HF radar technology offers a unique insight to coastal ocean variability by providing high resolution data at the interface between ocean and atmosphere. HFR data are a powerful tool for understanding the coupled ocean-atmosphere system and the different coastal circulation processes like ocean waves, mixing and heat fluxes, wind induced currents and inertial oscillations.

Moreover, since HFR data provide measurements of currents with a relatively wide spatial coverage and high spatio-temporal resolution in near real time, they have become invaluable tools in the field of operational oceanography. HFR systems are now an integrating technology of many coastal observatories with proved potential for monitoring and even providing short-term prediction of coastal currents and inputs for the validation and calibration of numerical ocean forecasting models, especially near the coast.

Oceanorde 4

The shore-based Oceanorde 4 provides reliable data of ocean surface currents and significant wave height and direction over long distances (100-300 km) with outstanding spatial and temporal resolution for SAR and environmental protection images. This robust shore-based system delivers reliable data even under extreme weather and very dynamic ocean current conditions.

The surface current image depicted in figure 1 was taken by Oceanorde 4 which models the current velocity and sea surface salinity.

Applications:

• Characterization of the ocean surface circulation, wind direction and height of waves
• Current and object tracking
• Trajectory modelling
• Determination of water quality coefficients (salinity, …)
• Wave energy resource characterization

Main Features:

• Advanced signal processing provides the best signal to noise ratio.
• Duo to the use of array receiver, Oceanorde 4 has a high angular resolution.
• The Oceanorde 4 system core can operate over a broad frequency range from 10 to 26 MHz to provide longest ranges of more than 200 km or highest resolution for short ranges.

Hardware:

1. Antenna (Tx & Rx)

The transmitter antenna is a quasi-LPMA. The transmitter antenna needs to be isolated from the receiver antenna. This is achieved by a physical separation of at least 100 metres.

The receiver array is made up of 12 (or 16) aerials in a line. The receiver array using beam-former (linear) construction has a field of view ±50° (or ±60°) around the cross-shore axis.

2. Control unit

In general, the control unit coordinates the transmitter, receiver and signal processing units.
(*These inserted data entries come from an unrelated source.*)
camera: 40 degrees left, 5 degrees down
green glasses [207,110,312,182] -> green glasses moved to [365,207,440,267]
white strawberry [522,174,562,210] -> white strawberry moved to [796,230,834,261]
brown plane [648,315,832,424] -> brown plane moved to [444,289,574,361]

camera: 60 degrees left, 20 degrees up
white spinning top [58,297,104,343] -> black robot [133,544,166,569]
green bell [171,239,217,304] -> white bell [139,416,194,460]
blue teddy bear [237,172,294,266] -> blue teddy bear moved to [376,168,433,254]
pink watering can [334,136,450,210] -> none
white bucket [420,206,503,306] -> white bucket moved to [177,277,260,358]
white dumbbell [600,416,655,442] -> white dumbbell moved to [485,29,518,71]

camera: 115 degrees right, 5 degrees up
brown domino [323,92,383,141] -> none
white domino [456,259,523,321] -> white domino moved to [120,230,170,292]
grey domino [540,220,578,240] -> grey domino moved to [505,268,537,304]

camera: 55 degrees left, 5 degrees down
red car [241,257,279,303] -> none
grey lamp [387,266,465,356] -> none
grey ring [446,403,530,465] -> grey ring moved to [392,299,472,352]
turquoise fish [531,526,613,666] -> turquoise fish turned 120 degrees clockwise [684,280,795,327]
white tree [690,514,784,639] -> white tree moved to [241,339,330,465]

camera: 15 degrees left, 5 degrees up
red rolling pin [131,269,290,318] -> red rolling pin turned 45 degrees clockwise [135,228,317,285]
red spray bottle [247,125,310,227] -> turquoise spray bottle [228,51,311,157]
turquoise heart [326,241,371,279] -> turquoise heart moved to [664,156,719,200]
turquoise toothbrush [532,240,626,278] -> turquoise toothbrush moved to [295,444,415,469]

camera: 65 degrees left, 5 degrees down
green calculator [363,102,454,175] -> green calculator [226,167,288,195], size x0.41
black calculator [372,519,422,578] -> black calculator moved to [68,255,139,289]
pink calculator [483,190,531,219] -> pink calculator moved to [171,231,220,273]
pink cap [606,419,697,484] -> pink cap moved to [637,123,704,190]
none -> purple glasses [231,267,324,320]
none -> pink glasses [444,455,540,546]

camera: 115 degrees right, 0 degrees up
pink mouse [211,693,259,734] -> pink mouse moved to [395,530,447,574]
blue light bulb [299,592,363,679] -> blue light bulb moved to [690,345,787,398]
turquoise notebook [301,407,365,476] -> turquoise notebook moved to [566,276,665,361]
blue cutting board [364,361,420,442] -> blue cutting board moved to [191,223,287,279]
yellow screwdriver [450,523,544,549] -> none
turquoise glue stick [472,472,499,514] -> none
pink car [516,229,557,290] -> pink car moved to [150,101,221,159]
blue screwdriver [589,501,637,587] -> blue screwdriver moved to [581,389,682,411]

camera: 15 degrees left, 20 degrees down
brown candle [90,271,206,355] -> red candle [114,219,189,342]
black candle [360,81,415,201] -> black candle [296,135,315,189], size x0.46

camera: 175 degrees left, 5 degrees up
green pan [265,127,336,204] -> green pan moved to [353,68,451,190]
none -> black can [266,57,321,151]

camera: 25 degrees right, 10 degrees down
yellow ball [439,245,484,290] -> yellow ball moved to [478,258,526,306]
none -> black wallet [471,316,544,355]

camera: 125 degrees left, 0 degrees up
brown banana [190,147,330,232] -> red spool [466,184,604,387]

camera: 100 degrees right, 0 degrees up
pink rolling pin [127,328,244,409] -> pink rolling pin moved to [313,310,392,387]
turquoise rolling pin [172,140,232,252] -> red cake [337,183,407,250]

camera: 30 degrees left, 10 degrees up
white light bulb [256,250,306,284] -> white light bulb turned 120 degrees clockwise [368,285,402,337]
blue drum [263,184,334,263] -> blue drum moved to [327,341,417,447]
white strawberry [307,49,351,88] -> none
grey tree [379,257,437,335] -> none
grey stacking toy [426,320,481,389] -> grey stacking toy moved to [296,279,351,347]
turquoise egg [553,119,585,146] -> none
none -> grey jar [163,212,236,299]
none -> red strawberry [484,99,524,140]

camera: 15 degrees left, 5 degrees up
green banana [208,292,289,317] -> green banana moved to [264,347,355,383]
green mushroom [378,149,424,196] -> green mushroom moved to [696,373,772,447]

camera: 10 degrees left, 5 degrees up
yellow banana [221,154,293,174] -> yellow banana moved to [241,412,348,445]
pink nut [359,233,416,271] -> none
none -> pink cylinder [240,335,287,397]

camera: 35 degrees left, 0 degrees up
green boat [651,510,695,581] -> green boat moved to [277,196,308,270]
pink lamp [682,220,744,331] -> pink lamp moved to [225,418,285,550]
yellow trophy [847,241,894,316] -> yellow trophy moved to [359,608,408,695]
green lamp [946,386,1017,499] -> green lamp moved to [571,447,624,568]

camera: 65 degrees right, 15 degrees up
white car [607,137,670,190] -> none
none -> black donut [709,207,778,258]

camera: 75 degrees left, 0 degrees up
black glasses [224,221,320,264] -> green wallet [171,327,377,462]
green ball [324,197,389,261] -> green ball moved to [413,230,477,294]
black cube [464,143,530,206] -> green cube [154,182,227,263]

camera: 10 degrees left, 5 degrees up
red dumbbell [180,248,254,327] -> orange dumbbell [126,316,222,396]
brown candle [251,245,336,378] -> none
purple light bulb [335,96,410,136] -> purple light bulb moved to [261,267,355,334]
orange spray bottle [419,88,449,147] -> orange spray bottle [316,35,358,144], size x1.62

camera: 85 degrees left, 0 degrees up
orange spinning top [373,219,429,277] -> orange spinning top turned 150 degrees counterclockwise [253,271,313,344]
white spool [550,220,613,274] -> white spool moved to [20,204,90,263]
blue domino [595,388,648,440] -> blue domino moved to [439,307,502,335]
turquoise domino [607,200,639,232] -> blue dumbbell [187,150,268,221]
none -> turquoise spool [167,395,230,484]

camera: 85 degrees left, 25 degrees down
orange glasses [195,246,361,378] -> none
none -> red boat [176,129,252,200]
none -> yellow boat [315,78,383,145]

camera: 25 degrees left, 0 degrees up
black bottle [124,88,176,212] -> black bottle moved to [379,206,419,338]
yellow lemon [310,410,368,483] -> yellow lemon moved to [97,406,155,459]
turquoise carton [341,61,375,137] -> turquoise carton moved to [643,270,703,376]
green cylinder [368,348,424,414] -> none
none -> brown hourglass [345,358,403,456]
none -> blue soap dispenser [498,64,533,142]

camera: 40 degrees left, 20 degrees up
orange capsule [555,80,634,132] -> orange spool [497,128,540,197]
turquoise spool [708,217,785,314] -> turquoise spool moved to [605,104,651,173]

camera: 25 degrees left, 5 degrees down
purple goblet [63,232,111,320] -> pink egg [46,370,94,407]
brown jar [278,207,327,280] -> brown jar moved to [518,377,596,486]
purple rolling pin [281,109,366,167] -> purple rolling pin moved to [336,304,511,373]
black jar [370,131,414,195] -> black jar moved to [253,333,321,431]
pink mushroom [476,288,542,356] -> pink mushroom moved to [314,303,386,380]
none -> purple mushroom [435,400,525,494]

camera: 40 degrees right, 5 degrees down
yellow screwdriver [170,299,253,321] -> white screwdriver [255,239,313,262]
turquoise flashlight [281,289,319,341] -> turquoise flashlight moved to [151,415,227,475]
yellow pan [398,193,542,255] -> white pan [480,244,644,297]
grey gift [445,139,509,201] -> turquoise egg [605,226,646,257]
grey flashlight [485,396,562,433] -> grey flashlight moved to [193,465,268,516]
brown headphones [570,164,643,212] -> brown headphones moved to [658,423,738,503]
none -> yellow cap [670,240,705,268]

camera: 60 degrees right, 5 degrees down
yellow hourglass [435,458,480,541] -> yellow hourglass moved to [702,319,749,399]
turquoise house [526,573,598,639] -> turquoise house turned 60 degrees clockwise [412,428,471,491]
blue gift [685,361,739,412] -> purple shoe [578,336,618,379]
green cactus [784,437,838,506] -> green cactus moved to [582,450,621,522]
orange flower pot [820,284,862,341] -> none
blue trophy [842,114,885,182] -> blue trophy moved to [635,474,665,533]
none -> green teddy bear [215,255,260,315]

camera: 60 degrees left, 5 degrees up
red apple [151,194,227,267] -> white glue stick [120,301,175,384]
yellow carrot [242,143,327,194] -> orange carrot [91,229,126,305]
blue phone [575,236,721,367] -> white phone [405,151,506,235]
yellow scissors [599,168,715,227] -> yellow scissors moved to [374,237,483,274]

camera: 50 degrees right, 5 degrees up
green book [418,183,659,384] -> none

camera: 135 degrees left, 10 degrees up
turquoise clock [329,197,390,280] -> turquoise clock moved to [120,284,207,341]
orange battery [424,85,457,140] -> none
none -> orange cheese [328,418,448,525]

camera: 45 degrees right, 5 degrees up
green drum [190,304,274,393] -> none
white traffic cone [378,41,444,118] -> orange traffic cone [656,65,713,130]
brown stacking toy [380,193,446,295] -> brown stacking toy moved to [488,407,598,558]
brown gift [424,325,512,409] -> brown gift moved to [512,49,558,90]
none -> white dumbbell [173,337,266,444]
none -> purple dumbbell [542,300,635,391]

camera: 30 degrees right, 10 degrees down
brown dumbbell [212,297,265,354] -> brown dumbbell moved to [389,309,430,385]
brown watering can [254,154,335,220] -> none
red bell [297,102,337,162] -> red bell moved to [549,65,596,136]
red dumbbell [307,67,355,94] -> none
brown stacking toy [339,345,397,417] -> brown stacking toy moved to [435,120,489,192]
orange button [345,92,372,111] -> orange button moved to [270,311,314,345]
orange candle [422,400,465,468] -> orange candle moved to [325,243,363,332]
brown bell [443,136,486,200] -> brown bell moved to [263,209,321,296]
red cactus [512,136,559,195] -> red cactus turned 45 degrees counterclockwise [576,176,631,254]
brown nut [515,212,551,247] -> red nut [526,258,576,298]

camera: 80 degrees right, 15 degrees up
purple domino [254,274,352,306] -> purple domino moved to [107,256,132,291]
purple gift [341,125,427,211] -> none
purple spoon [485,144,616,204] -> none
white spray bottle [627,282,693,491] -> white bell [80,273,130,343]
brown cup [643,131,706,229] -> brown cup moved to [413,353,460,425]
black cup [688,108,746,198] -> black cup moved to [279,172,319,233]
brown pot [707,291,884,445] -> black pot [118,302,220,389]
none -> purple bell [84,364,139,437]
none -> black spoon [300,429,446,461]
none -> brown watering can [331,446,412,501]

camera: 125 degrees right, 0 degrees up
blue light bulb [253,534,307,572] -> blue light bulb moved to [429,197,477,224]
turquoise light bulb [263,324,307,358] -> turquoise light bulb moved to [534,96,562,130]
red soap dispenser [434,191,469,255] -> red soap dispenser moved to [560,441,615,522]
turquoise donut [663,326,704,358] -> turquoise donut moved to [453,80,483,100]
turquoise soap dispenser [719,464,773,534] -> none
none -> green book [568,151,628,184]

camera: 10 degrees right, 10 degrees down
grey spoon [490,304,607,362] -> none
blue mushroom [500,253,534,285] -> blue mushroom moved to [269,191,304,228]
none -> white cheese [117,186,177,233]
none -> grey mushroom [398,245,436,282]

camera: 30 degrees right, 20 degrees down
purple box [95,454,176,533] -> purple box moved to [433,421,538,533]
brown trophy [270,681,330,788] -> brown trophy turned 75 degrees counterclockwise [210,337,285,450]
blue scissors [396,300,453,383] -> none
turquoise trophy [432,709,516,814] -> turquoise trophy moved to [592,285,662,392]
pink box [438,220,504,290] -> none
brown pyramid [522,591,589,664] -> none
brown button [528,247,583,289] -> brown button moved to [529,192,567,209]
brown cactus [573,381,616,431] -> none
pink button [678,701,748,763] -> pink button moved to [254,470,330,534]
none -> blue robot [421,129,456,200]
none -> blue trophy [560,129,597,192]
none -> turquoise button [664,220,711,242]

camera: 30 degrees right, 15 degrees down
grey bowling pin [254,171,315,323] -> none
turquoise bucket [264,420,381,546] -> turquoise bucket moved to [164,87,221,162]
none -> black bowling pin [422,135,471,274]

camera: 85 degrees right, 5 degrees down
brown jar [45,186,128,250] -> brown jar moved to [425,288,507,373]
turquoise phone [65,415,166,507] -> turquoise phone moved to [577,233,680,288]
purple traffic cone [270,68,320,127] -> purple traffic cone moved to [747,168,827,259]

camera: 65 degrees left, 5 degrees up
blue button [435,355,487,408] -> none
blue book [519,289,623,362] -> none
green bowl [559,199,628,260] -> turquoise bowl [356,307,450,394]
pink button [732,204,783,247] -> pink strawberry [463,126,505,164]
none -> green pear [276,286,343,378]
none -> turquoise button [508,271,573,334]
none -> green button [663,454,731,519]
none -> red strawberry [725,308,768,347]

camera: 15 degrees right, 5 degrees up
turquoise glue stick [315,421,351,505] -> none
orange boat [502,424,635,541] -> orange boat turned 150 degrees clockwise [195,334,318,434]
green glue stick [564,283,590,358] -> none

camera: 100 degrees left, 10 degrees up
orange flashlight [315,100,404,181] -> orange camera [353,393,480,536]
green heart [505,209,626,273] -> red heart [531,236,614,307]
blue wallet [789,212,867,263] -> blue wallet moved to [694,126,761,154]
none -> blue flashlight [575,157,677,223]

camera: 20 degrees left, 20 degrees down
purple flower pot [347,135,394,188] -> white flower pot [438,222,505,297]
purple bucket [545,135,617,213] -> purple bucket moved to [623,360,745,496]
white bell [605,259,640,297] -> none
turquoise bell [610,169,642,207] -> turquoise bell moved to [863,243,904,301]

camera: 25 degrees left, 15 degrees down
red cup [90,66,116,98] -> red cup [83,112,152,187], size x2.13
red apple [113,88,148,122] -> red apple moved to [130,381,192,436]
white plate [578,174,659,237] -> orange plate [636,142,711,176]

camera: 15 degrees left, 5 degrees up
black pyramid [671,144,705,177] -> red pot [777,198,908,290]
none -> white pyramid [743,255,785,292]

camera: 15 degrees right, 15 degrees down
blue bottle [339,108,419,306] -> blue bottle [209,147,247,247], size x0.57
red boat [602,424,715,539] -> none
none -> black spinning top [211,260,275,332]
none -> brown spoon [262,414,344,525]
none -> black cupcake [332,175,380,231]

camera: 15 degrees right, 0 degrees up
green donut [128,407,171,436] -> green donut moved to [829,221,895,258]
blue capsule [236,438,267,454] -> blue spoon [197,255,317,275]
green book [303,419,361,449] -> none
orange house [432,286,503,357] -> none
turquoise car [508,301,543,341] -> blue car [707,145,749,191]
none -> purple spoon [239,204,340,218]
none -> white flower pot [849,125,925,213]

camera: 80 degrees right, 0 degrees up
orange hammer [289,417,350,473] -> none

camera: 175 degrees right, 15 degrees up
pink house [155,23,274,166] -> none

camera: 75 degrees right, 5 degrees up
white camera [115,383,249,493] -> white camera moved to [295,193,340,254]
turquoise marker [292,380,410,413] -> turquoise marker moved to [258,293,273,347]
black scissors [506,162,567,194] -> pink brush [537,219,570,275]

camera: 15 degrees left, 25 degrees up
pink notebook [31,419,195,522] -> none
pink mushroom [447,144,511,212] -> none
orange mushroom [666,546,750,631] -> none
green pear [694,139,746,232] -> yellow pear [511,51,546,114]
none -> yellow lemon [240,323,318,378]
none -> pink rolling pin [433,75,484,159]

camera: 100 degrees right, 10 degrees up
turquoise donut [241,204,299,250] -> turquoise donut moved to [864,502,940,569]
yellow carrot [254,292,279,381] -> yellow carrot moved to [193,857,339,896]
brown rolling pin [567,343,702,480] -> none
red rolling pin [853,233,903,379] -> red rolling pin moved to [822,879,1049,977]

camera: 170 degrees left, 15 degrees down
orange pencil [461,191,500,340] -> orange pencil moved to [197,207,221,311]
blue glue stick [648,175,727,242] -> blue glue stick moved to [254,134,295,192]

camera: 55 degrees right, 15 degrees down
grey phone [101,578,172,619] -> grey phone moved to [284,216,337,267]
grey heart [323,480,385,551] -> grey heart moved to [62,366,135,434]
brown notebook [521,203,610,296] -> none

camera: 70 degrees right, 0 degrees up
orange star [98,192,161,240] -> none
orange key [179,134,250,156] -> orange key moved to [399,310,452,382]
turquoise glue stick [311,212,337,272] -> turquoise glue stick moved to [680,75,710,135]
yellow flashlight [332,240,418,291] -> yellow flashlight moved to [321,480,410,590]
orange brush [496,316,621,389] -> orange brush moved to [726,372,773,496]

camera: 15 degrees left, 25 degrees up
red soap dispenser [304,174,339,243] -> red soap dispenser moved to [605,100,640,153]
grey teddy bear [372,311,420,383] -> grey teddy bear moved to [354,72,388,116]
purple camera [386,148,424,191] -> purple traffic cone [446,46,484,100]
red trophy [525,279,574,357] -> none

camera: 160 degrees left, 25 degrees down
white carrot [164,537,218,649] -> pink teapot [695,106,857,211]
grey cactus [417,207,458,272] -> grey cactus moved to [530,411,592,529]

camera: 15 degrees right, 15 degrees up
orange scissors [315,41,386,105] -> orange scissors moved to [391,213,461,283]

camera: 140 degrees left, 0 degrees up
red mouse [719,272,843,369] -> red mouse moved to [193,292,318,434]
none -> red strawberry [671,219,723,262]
The main tasks of this unit:

• Generate the transmitted pulses
• Command to start the system
• Control the digital boards
• Collect data from the receiver
• Send the received data to the signal processing unit

3. Signal processing unit

Here are some of the main specifications of this unit:

• Taking advantage of fast FPGA-based processor
• Optimized matched filter and doppler processing
• Accurate beamforming and parameter calculations
• Built-in test and caliberation setup

4. Display

The output of the control unit after signal processing will be delivered to the monitor and the following items will be displayed:

• Ocean surface current
• Wind direction
• Wind speed
• Sea water salinity
• Height of the ocean waves